To conquer adversity, it’s all in the mind
In his 12 years as a ship captain, Quiñones considered this incident of commanding a COVID-19 infected ship while being infected himself and later seeing one of his officers died as the most unforgettable ordeal in his entire seafaring career.
“Before I can motivate others, I have to motivate myself first,” said Quiñones, adding that at this low point in his life, he remembered the encouragement of upperclassmen when he was still at the Philippine Merchant Marine Academy (PMMA).
“It’s all in the mind, fourth class,” he quoted his schoolmates shouting at them when they were exhausted by the training. “So that becomes my mantra: It’s all in the mind”.
“So, I used my mantra and boosted the morale of my crew members and told them that COVID-19 is just one episode of our life which we will surely defeat. I told them that during this period, the mind has control over the body, and there is no need to worry because help is on the way.

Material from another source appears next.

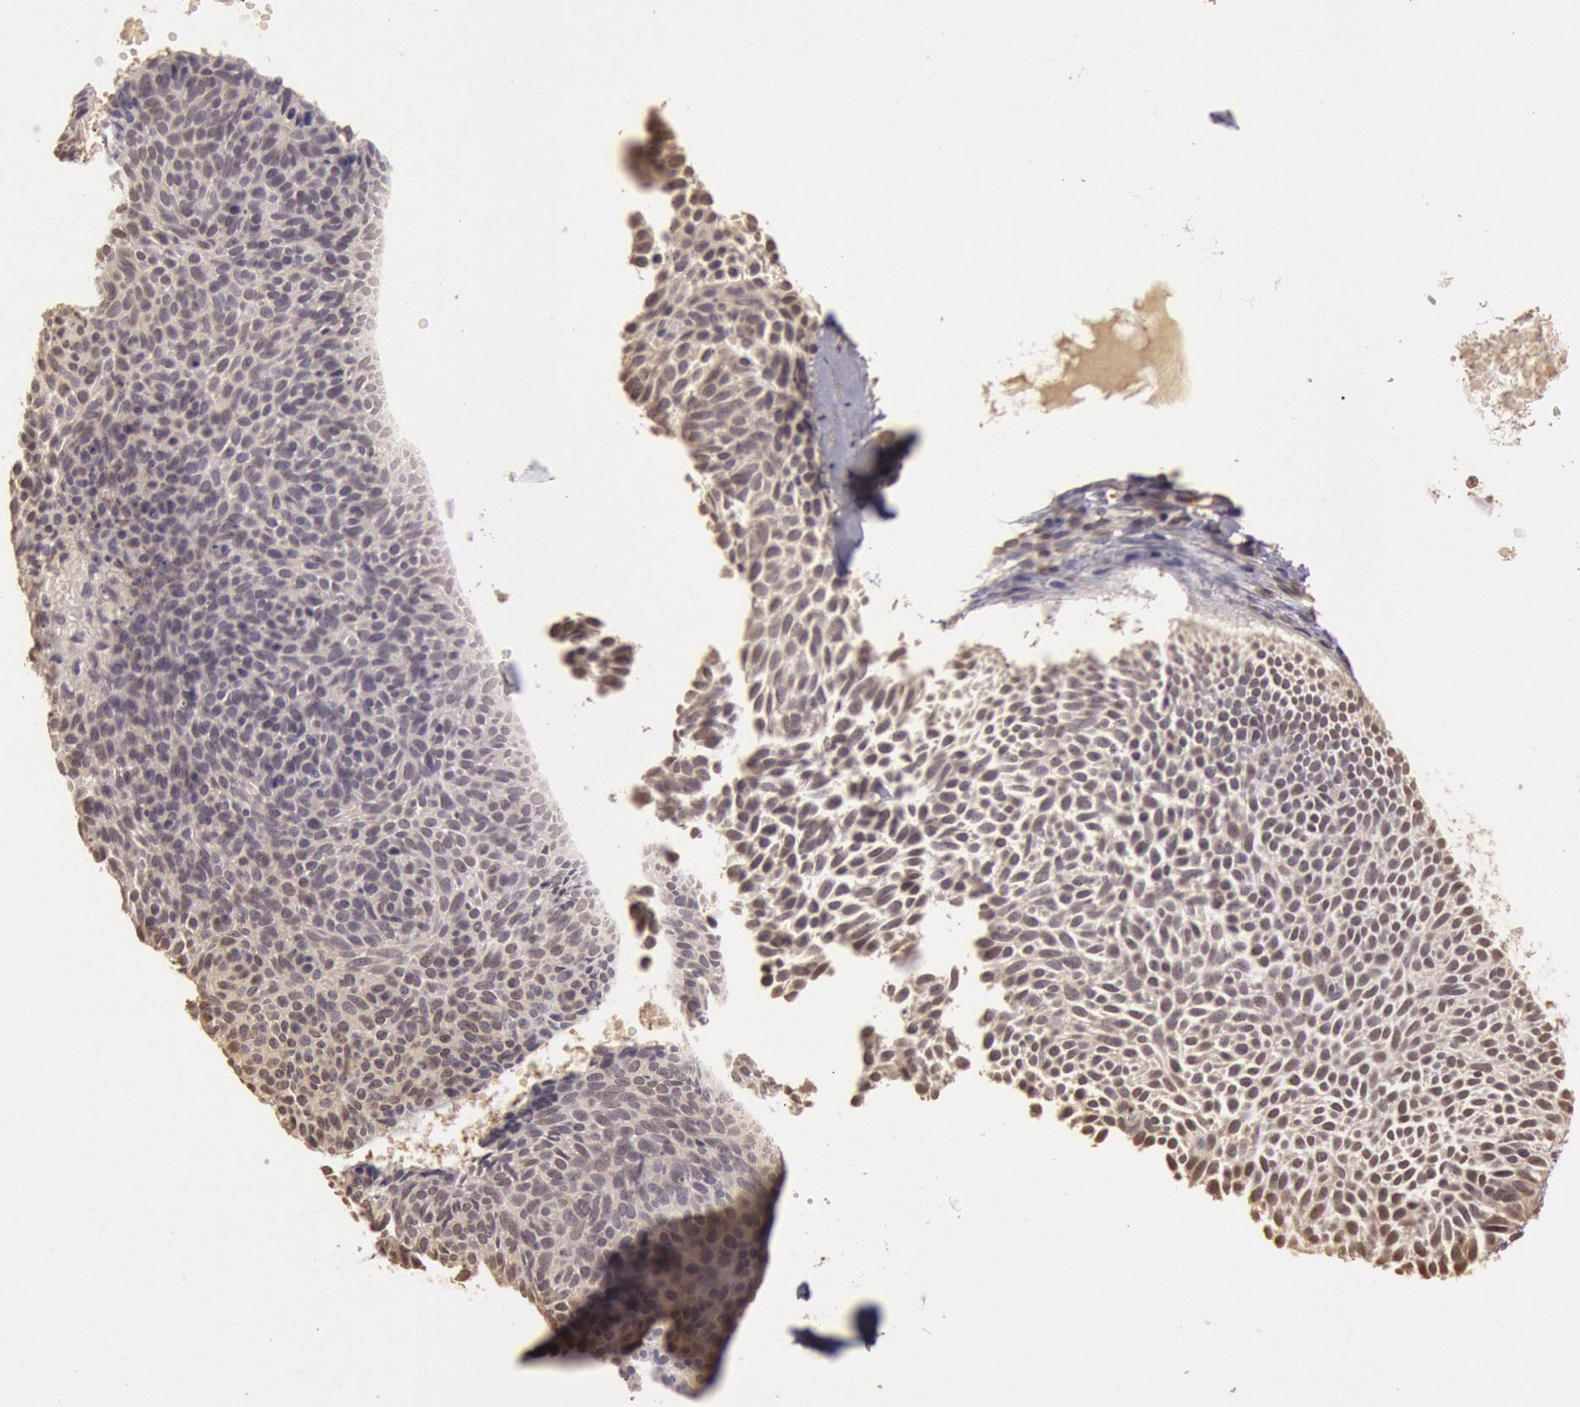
{"staining": {"intensity": "weak", "quantity": ">75%", "location": "cytoplasmic/membranous,nuclear"}, "tissue": "skin cancer", "cell_type": "Tumor cells", "image_type": "cancer", "snomed": [{"axis": "morphology", "description": "Basal cell carcinoma"}, {"axis": "topography", "description": "Skin"}], "caption": "Skin cancer stained with a protein marker exhibits weak staining in tumor cells.", "gene": "SOD1", "patient": {"sex": "male", "age": 84}}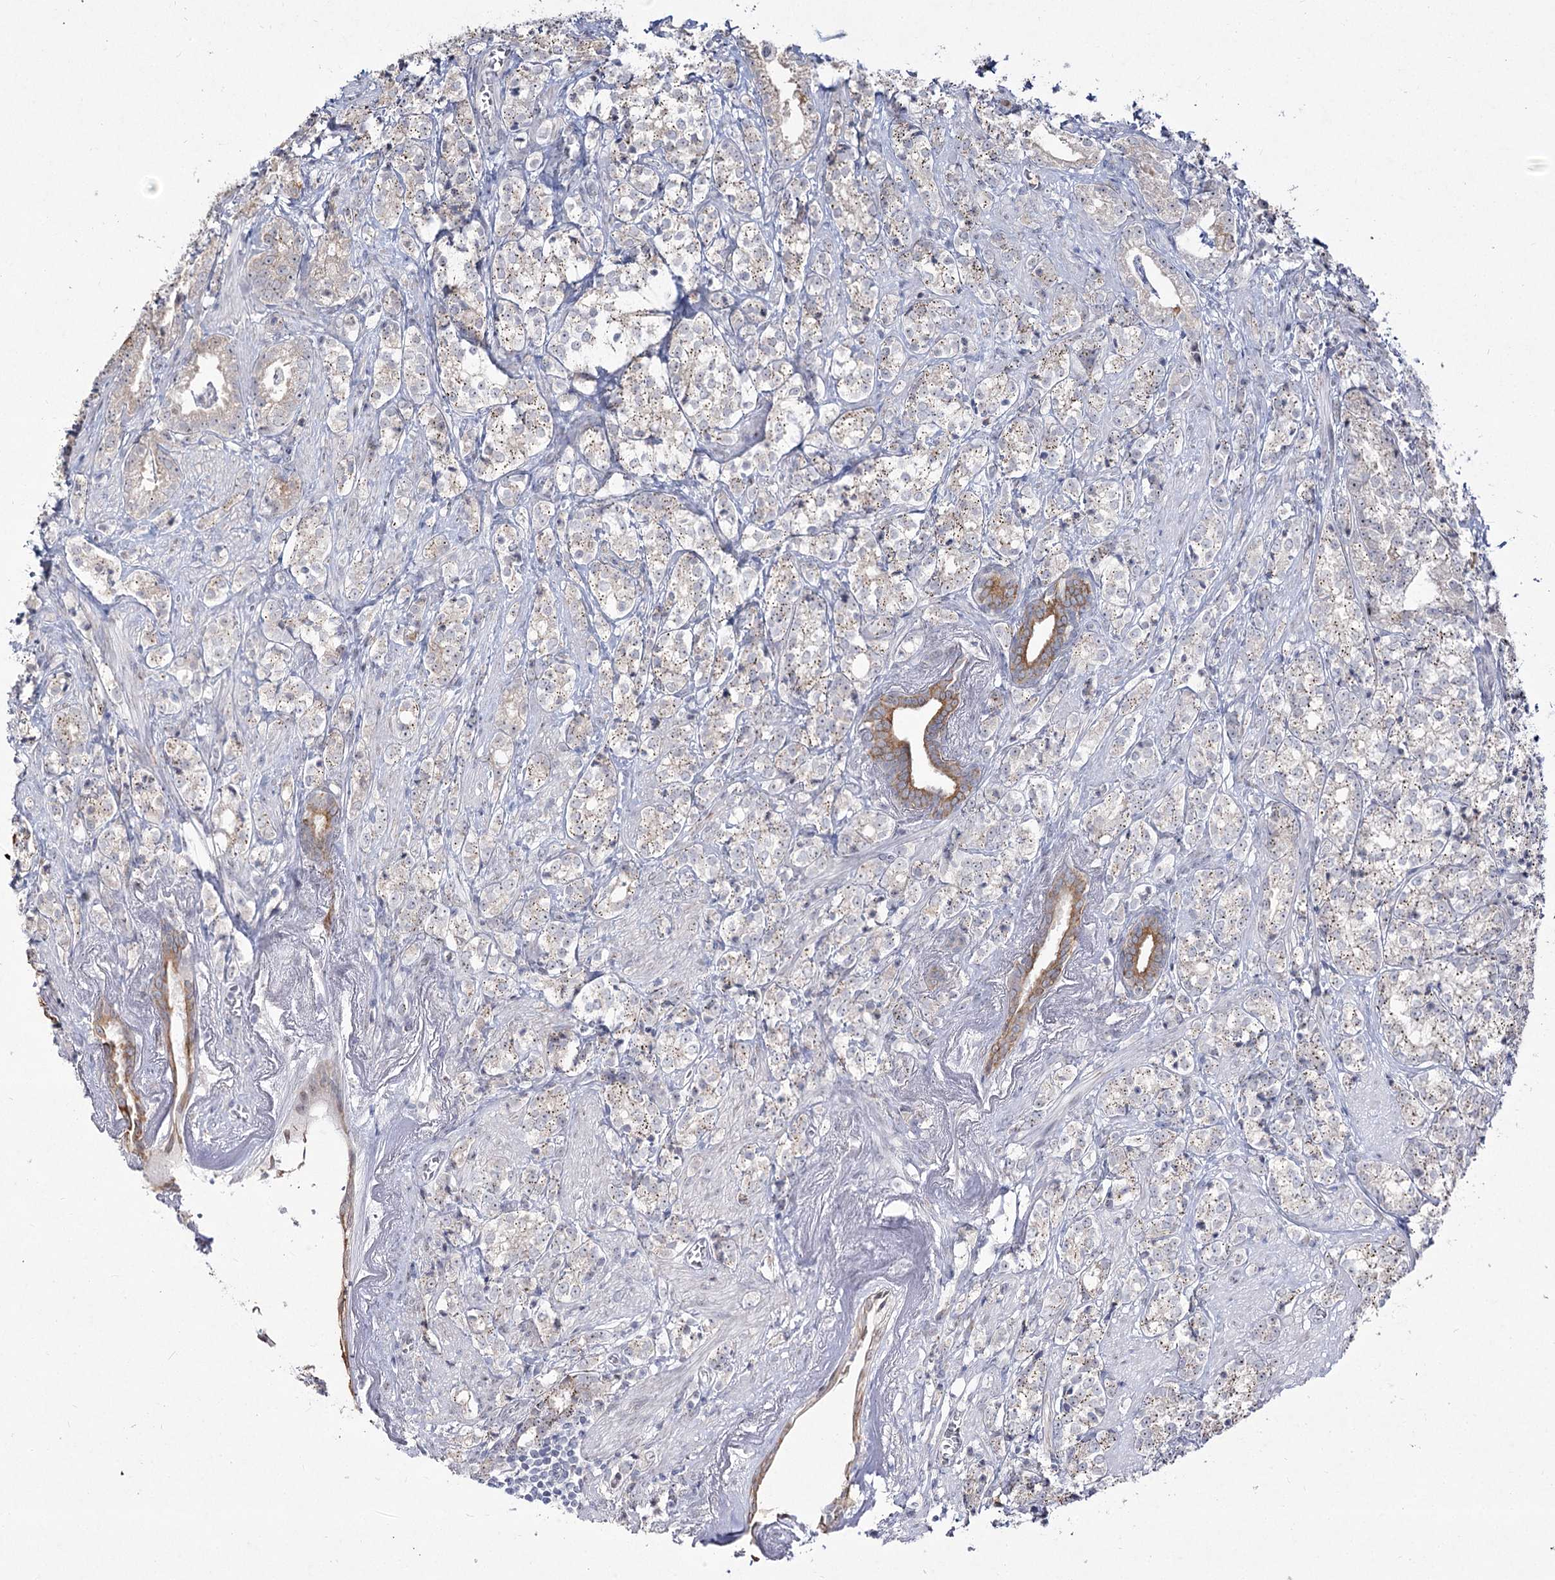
{"staining": {"intensity": "weak", "quantity": "<25%", "location": "nuclear"}, "tissue": "prostate cancer", "cell_type": "Tumor cells", "image_type": "cancer", "snomed": [{"axis": "morphology", "description": "Adenocarcinoma, High grade"}, {"axis": "topography", "description": "Prostate"}], "caption": "There is no significant staining in tumor cells of prostate high-grade adenocarcinoma.", "gene": "DDX50", "patient": {"sex": "male", "age": 69}}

Most importantly, pray.”
Staring death in the face
Asked what lesson he had learned from the experience, Quinones said: “While COVID-19 can be defeated with the right attitude and motivation, make sure to have medical supplies on board and support from the company. No captain is prepared to undergo such an ordeal. My experience was a realization that life is vulnerable. But it made me more resilient, and more ready to face my new ship assignment.”
According to Quiñones, seafarers must be vaccinated at all costs before joining a vessel, including those who are already on board, to protect them against the viral disease and prevent severe symptoms like what happened to his two officers.
“All the companies in the maritime industry must make an effort to provide vaccination. Also, owners, ship managers, charterers, agents, and port authorities must work together to implement a no-contact (face-to-face) clearance of a vessel at the port,” Quiñones said.
He is thankful to his crew for the support and cooperation they rendered during those fateful days at sea.
“Surely, the camaraderie we built onboard helped us get through this perilous episode of our life. Now, we will be a team of more resilient, determined and responsible modern-day seafarers ready for any challenges.”